Sabylund Lutheran Church

An hour before the livestream, Pastor Paul posted a quick welcome video from under the arched stained glass window above the front doors. Right on schedule, there was organ music, a few soft conversational voices and a little activity of people moving about up front by the white balustrades of the communion rail under the statue of Jesus with his hand outstretched.

It was announced that all 124 quilts on display last week at Sabylund Lutheran Church in rural Pierce County had gotten bundled up with care packages — “many hands make light the work.” It was also announced that the women’s Bible study would be gathering the second versus third Tuesdays for the next couple of months.

The sermon was about women being valued equally with men. There was a hearty bit of laughter about the graven offense of “burnt toast,” and context provided for more potentially injurious affronts explaining some questions were posed to Jesus as a bit of trickery with the law.

Women were “radically uplifted” by Jesus. As were children.

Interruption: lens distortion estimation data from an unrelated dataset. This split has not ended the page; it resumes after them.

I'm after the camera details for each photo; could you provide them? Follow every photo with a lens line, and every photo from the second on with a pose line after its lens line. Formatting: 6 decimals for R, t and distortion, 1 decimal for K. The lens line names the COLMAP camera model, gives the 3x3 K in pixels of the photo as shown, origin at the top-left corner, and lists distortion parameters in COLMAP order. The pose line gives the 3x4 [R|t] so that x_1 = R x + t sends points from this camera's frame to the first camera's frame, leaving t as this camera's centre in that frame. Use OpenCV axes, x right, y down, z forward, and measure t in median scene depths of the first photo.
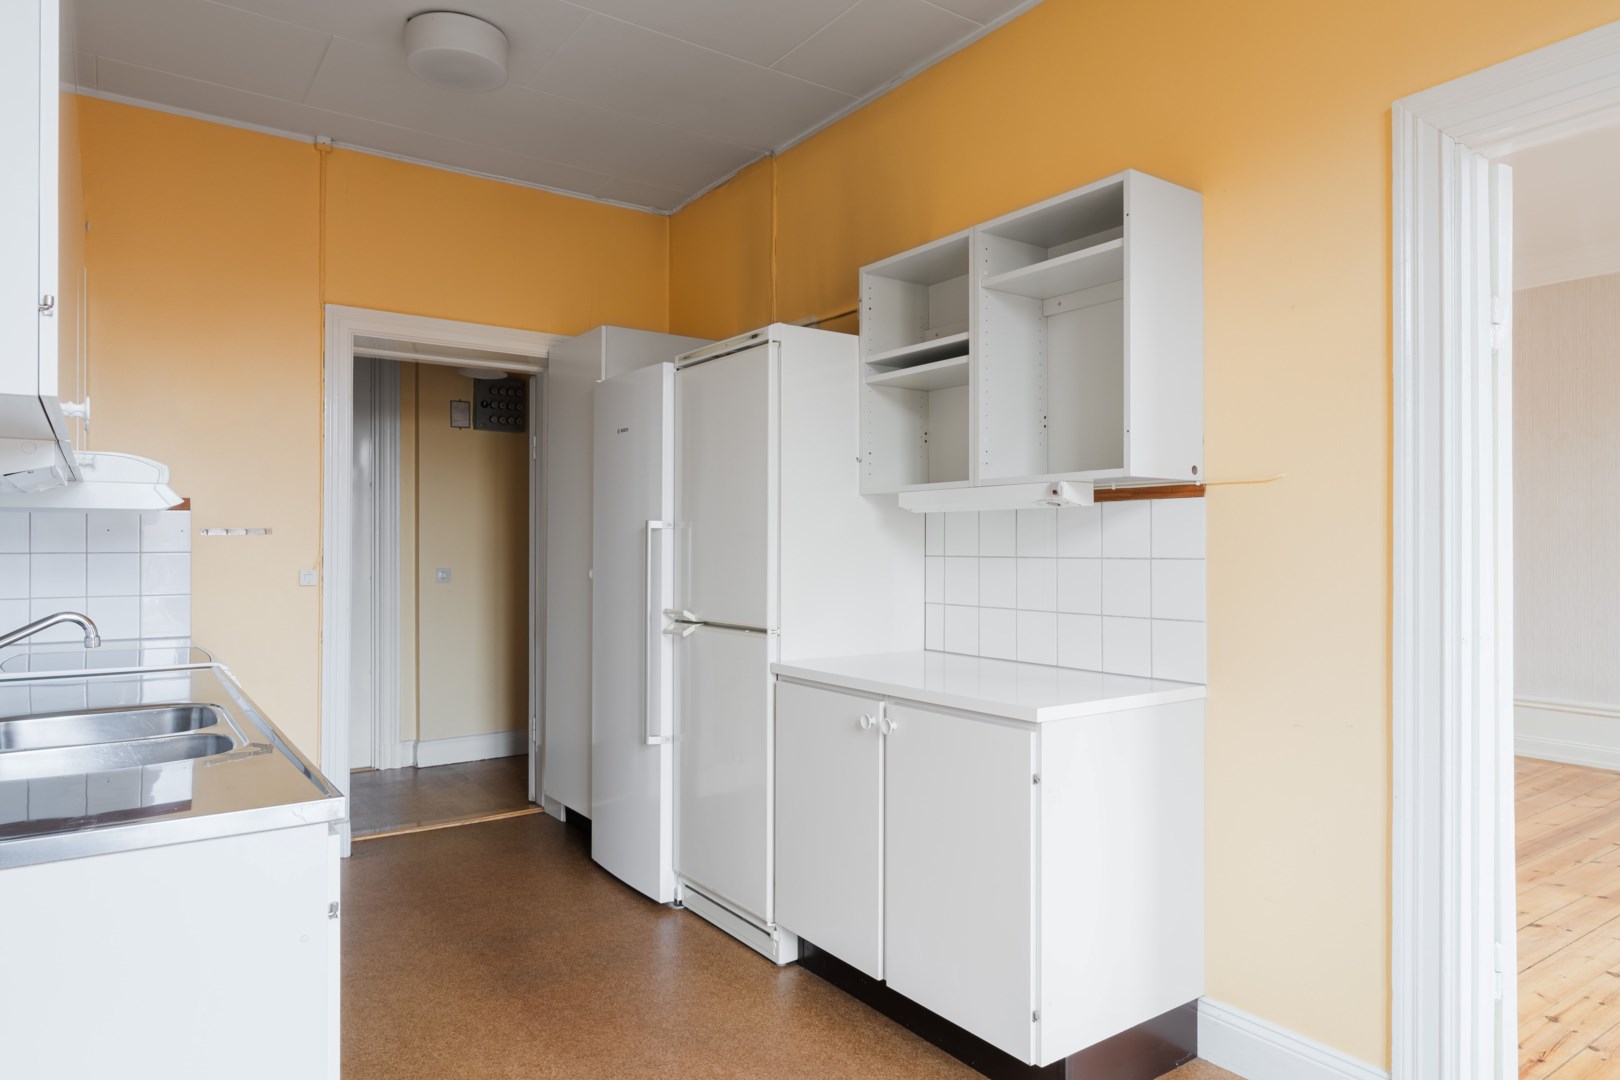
lens RADIAL K [[994.9, 0, 806.8], [0, 994.9, 545.4], [0, 0, 1]] dist [0.000151, 0.002111]
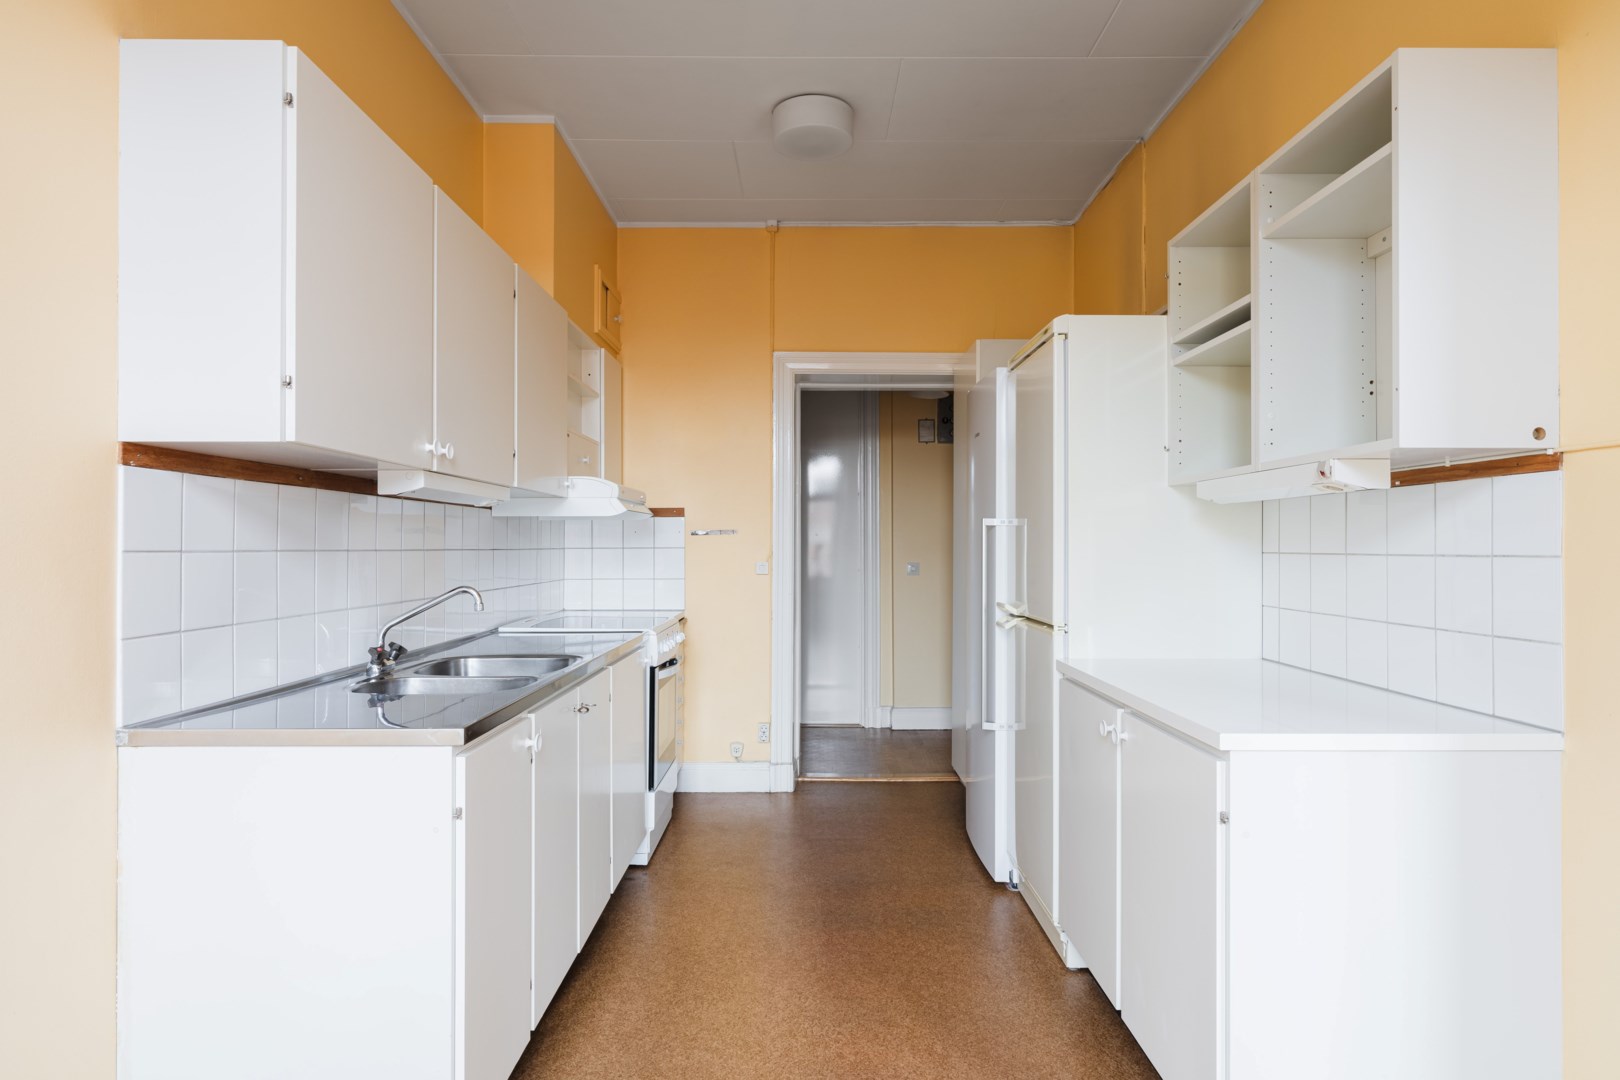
lens RADIAL K [[886.7, 0, 803.5], [0, 886.7, 543.7], [0, 0, 1]] dist [0.001418, 0.002468]
pose [[0.818916, -0.001613, -0.573912, 0.245495], [0.000760, 0.999998, -0.001726, 0.003825], [0.573913, 0.000977, 0.818915, 0.124012]]
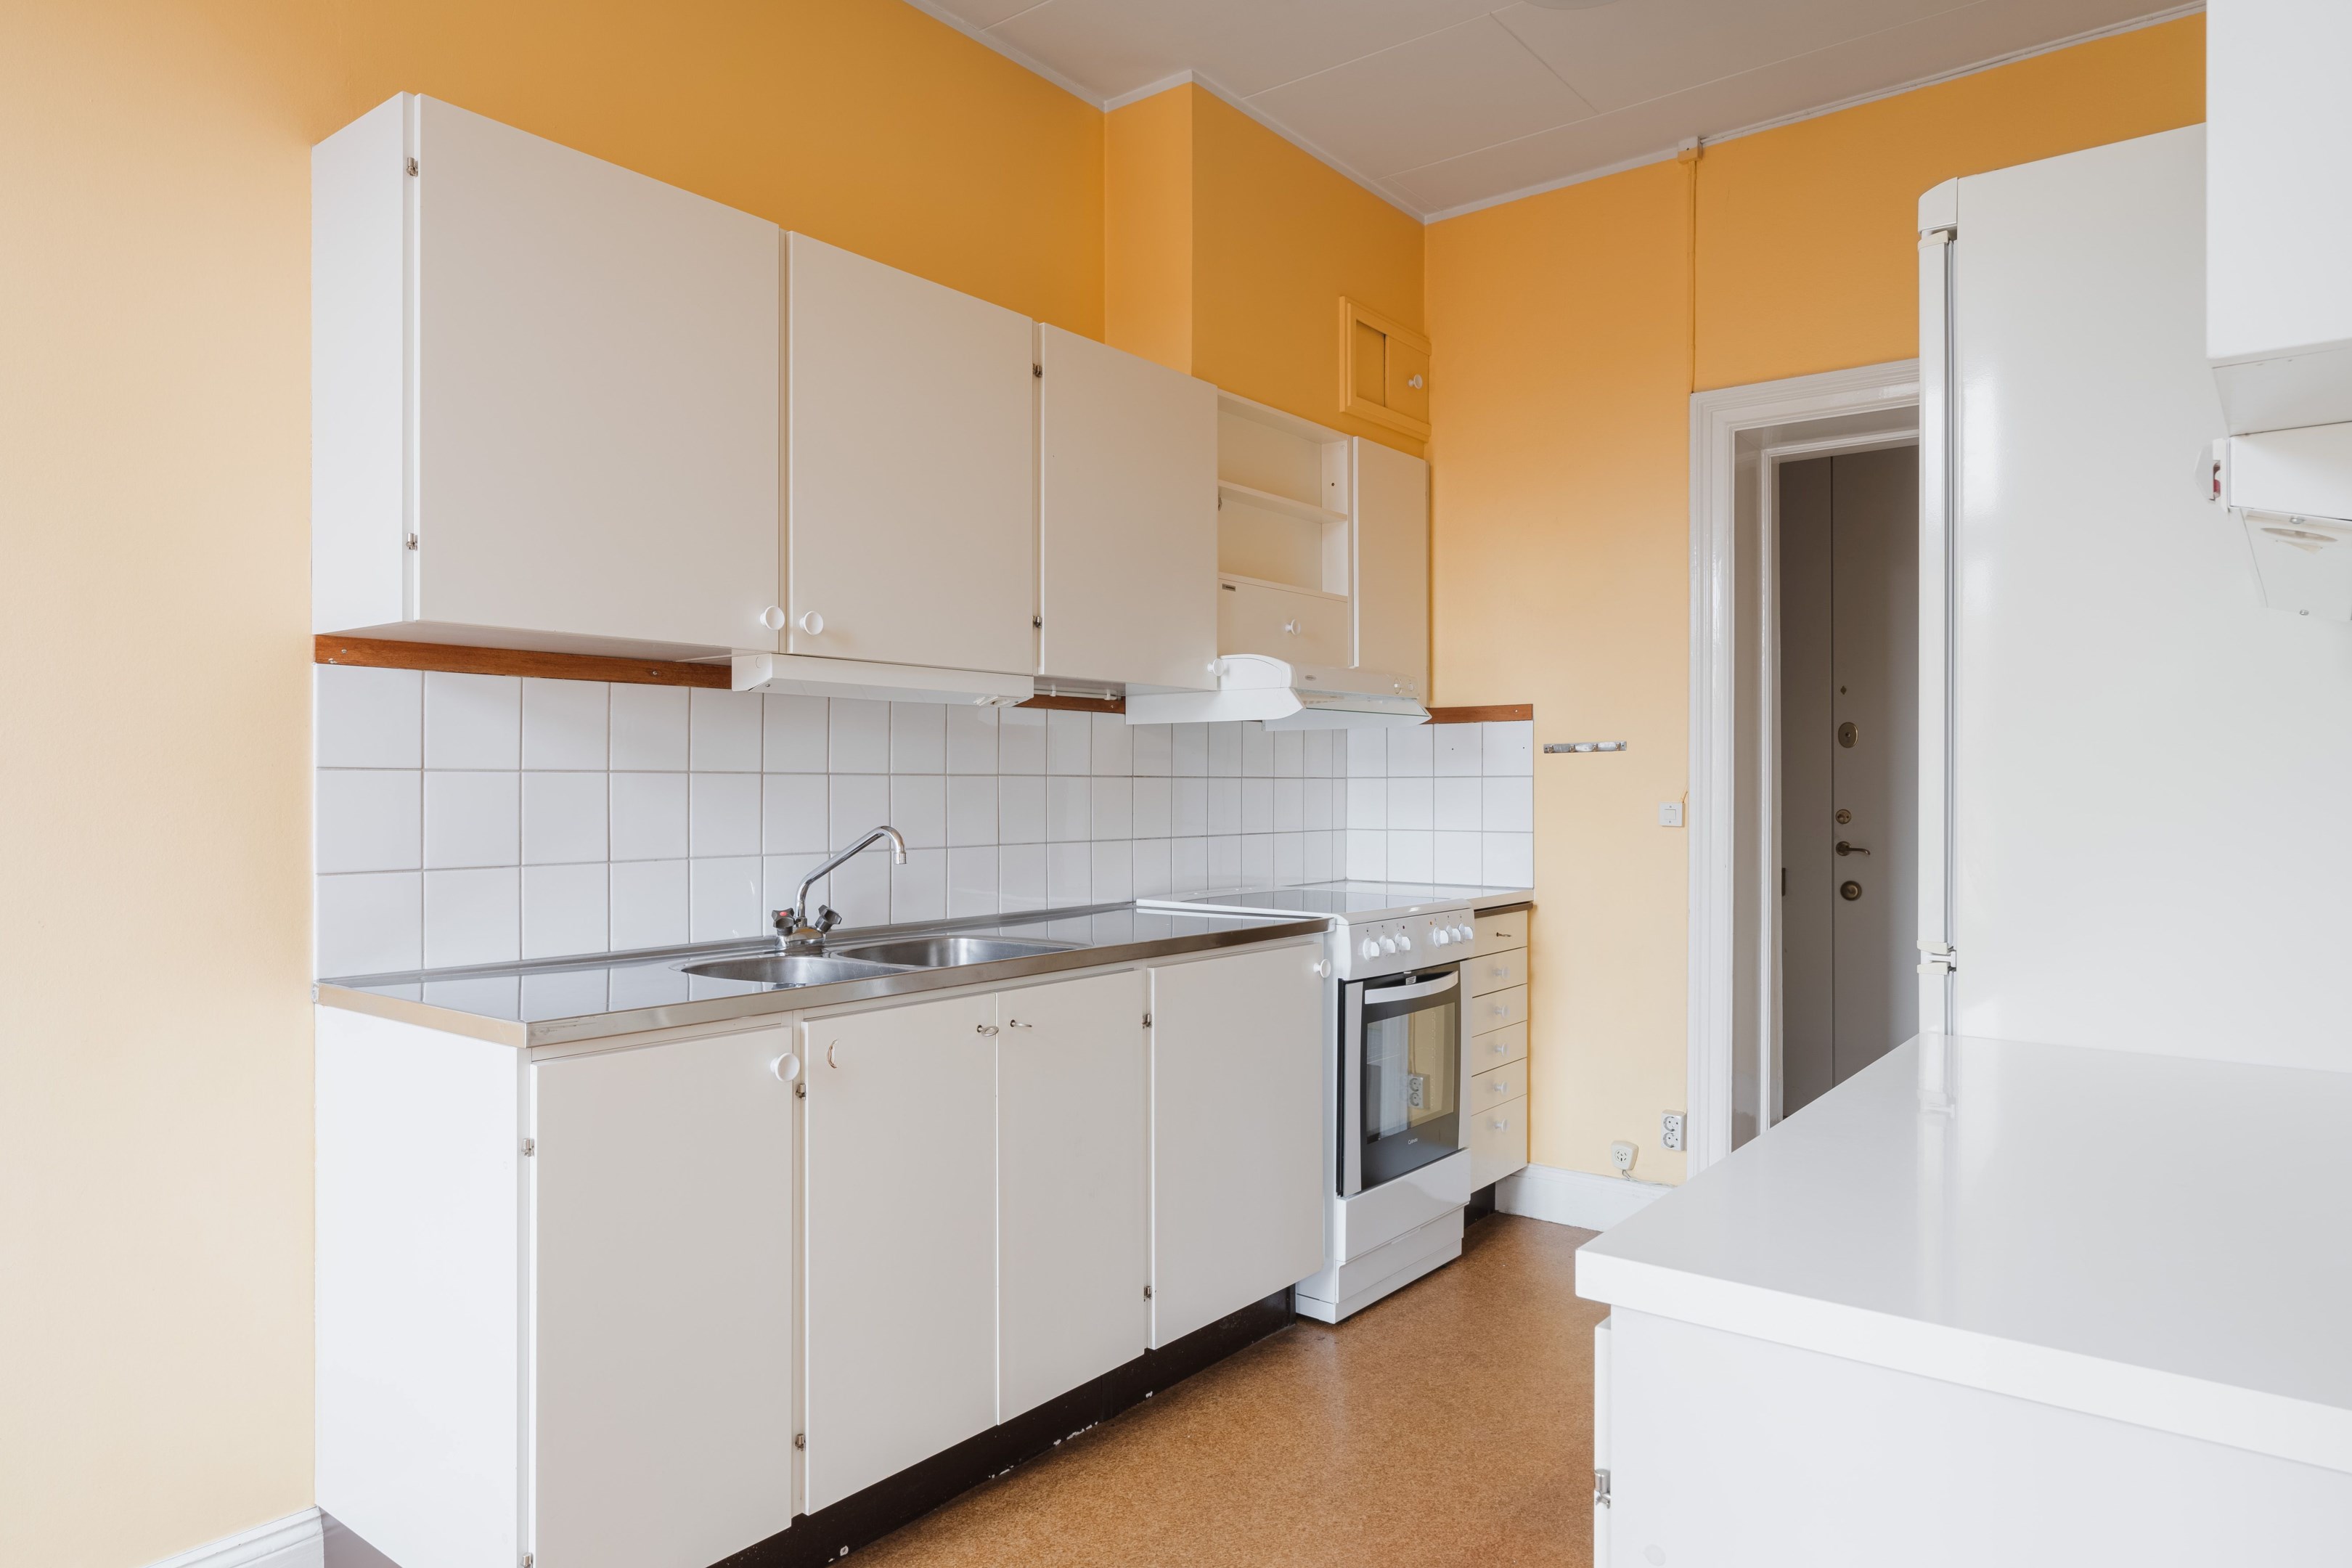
lens RADIAL K [[1444.4, 0, 1164.2], [0, 1444.4, 790.0], [0, 0, 1]] dist [0.000151, 0.002111]
pose [[0.293228, 0.002622, -0.956039, 0.402999], [0.001246, 0.999994, 0.003125, 0.015781], [0.956042, -0.002108, 0.293223, 0.495377]]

The children’s sermon featured a slide of a welcome mat. (Pastor had become solidly familiar with the one at his brother’s front door when he’d stood there waiting for the door to be unlocked.) He said regarding “let the little children come unto me” that Jesus wasn’t just “mildly perturbed, he was indignant” at the idea that anyone should be turned away.

Saying everyone is “broken yet blessed” it’s all about the relationships we “get to, versus have to” build with each other.

The flutter of many hands using sanitizer before picking up communion kits sort of mirrored the movement of the yellow leaves out my window, brilliant before the backdrop of green grass, which helped serve to “make the ordinary holy.”

Driving over there on art tour Sunday had me tapping my brakes at some studios I’d been to before, and imagining stepping through open doors to a couple old buildings I hadn’t noticed previously. I had definitely noticed Sabylund before and imagine I will again — not because I have to, but because I get to.